4. The system according to claim 3, wherein said system comprises: the three point light sources A₁、A₂、A₃When simultaneously lighted, and satisfy A₁A₂、A₁A₃、A₂A₃All of which are in unequal structural relationship; then the coordinate values of the three LED point light sources and A are obtained₁A₂，A₁A₃，A₂A₃The structural relations are compared to distinguish the matching contrast relation of the three LED point light sources.

5. The system according to claim 1, wherein said system comprises: the intersection point of the straight lines where the photosensitive line arrays of the four linear array CCD assemblies are located is the origin of the coordinate system of the receiving end sensor (2).
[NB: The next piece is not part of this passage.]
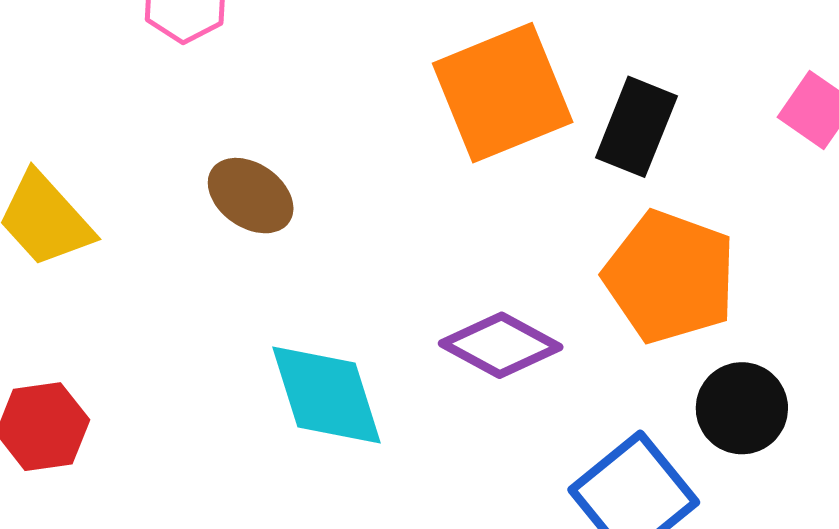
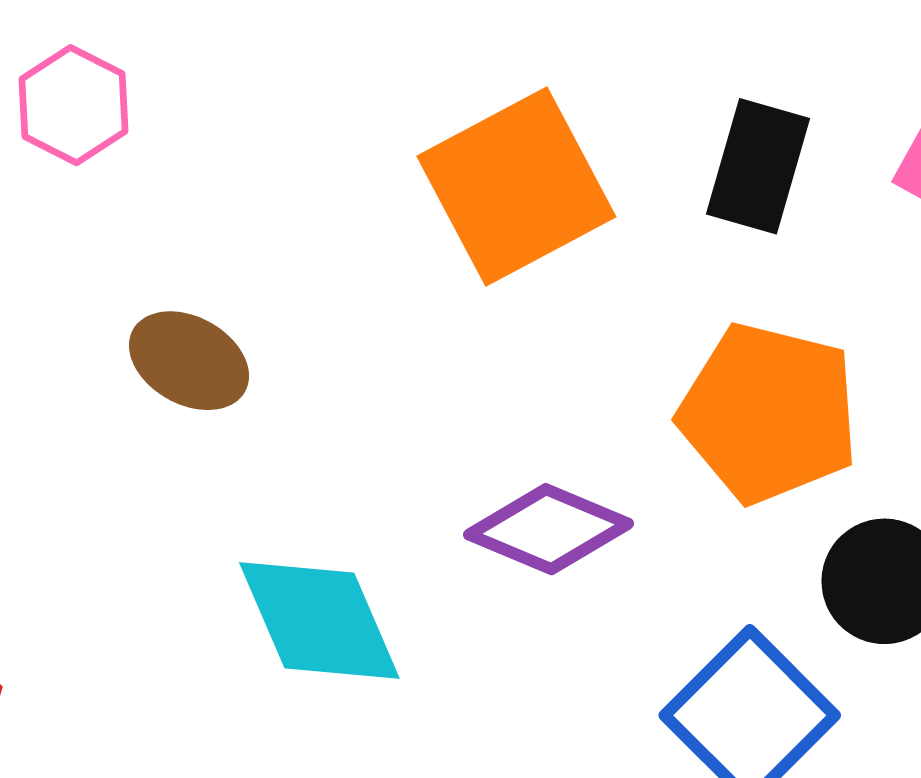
black rectangle: (636, 127) -> (758, 166), moved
6. The system according to claim 5, wherein said system comprises: the four linear array CCD components are distributed on the same plane, and the plane layout is in a cross shape; when the intersection point of the straight lines where the photosensitive line arrays of the four linear array CCDs are located is made to be the origin of the coordinate system of the receiving end sensor (2), the linear array CCD1 assembly (7) is located on the X-axis positive half shaft of the coordinate system of the receiving end sensor (2), the linear array CCD2 assembly (8) is located on the Y-axis positive half shaft of the coordinate system of the receiving end sensor (2), the linear array CCD3 assembly (9) is located on the X-axis negative half shaft of the coordinate system of the receiving end sensor (2), and the linear array CCD4 assembly (10) is located on the Y-axis negative half shaft of the coordinate system of the receiving end sensor (2).

7. The system according to claim 5, wherein said system comprises: the distances from the innermost ends of the four linear array CCD assemblies to the origin of the coordinate system of the receiving end sensor (2) are equal.

8. The system according to claim 1, wherein said system comprises: the focal lengths of the four cylindrical optical lenses (6) matched with the four linear array CCD assemblies are all equal.

9. The system according to claim 1, wherein said system comprises: the lengths of the photosensitive line rows of the four linear array CCD assemblies are equal.

10. The system according to claim 1, wherein said system comprises: synchronous exposure is not needed between the point light source of the transmitting end target (1) and the receiving end sensor (2).